È stato riportato in letteratura che quando le isole pancreatiche sono isolate da ratti sani la percentuale di piccole isole è superiore alla percentuale di isole grandi (MacGregor et al. 2006). Questo è simile ai risultati osservati nel nostro studio, dove tutti i gruppi di prole femminile avevano una percentuale più alta di isolotti piccoli. Quando si confronta tra i gruppi, è stato osservato che HG aveva una percentuale più alta di isolotti grandi e una percentuale inferiore di isolotti piccoli rispetto a CG a 180 giorni. La maggiore quantità di isole grandi in HG è dovuta alla sovrastimolazione che queste isole hanno avuto al momento della gravidanza, dove si è confrontato con una grave iperglicemia materna in conseguenza della necessità di produrre più insulina. Questa condizione ha portato all’aumento delle loro cellule e quindi all’aumento delle dimensioni delle isole, e questa caratteristica è stata mantenuta fino all’età adulta (Fetita et al. 2006; Remacle et al. 2007). Ancora una volta, sottolineiamo l’effetto dell’uso dell’olio di semi di lino, perché il suo uso non ha portato a questa situazione, in quanto il FOG aveva la distribuzione relativa alla dimensione dell’isolotto pancreatico simile al CG.

Anche se gli animali HG hanno mostrato una maggiore densità numerica di isolotti pancreatici e la dimensione delle isole, il peso assoluto e relativo del pancreas era inferiore rispetto agli altri gruppi. Holemans et al. (2003) hanno riferito che il peso del pancreas fetale è diminuito nella prole di madri diabetiche, anche se la percentuale di tessuto endocrino è aumentato, approvando i nostri risultati e indicando una percentuale inferiore di tessuto esocrino a scapito della quantità di tessuto endocrino. Simile a CG, il FOG ha mostrato lo stesso peso assoluto e relativo del pancreas, e tutti i parametri relativi alla parte endocrina erano equivalenti a quelli visti in CG.

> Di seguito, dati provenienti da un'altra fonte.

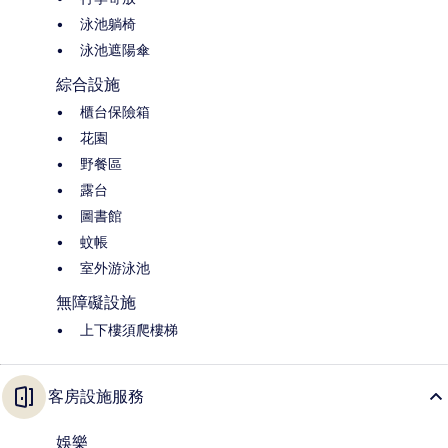
泳池躺椅
泳池遮陽傘
綜合設施
櫃台保險箱
花園
野餐區
露台
圖書館
蚊帳
室外游泳池
無障礙設施
上下樓須爬樓梯
客房設施服務
娛樂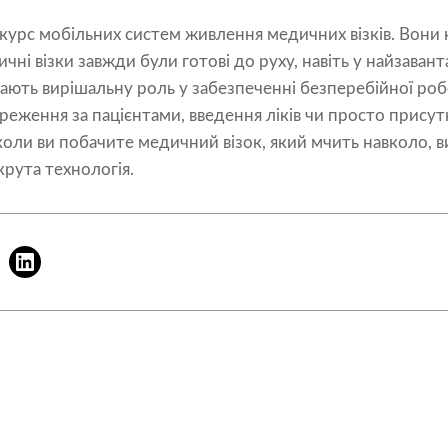
курс мобільних систем живлення медичних візків. Вони не
ні візки завжди були готові до руху, навіть у найзавант
рають вирішальну роль у забезпеченні безперебійної ро
реження за пацієнтами, введення ліків чи просто присутн
коли ви побачите медичний візок, який мчить навколо, в
рута технологія.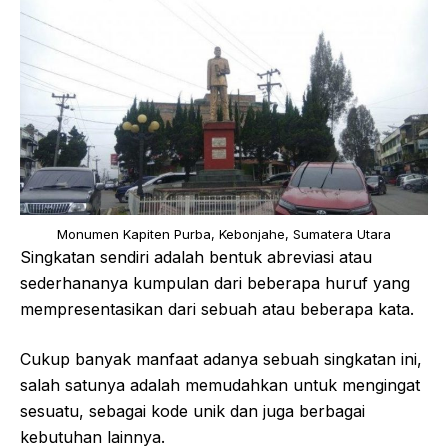
Monumen Kapiten Purba, Kebonjahe, Sumatera Utara
Singkatan sendiri adalah bentuk abreviasi atau
sederhananya kumpulan dari beberapa huruf yang
mempresentasikan dari sebuah atau beberapa kata.
Cukup banyak manfaat adanya sebuah singkatan ini,
salah satunya adalah memudahkan untuk mengingat
sesuatu, sebagai kode unik dan juga berbagai
kebutuhan lainnya.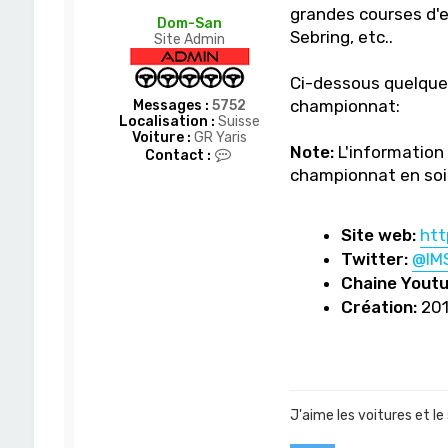
grandes courses d'e
Dom-San
Sebring, etc..
Site Admin
Ci-dessous quelques
championnat:
Messages :
5752
Localisation :
Suisse
Voiture :
GR Yaris
Note:
L'information 
C
Contact :
o
championnat en soit
n
t
a
c
Site web:
htt
t
Twitter:
@IM
e
r
Chaine Youtu
D
Création:
20
o
m
-
S
a
n
J'aime les voitures et le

Grandi isolotti pancreatici, come trovato nella prole HG, secernono meno insulina, e una spiegazione potrebbe essere che questi hanno minore immunodensità beta-cellule per isolotto e meno insulina per cella (Fujita et al. 2011; Huang et al. 2011). I nostri risultati di immunodensità dell’insulina corroborano questa idea, perché la prole HG ha mostrato una minore densità di immunocolorazione rispetto agli altri gruppi, così come una minore massa di beta-cellule. Ancora una volta, abbiamo osservato l’effetto dell’olio di semi di lino per evitare questa situazione, perché la densità della immunostaining e la massa delle cellule beta era maggiore di HG e simile a CG. Gli N-3 LCPUFA e i loro metaboliti sono ligandi naturali di PPAR γ (Edwards & O’Flaherty 2008; Calder 2012), e gli studi hanno dimostrato che hanno effetti benefici diretti sulle β-cellule pancreatiche, come il miglioramento della capacità secretoria dell’insulina in isolotti pancreatici isolati da ratti Wistar e ceppi di β-cellule di criceti (Van Herpen & Schrauwen-Hinderling 2008). Così accreditiamo la maggiore espressione di insulina in FOG rispetto a HG per essere legato a questa relazione tra LCPUFA e PPAR γ.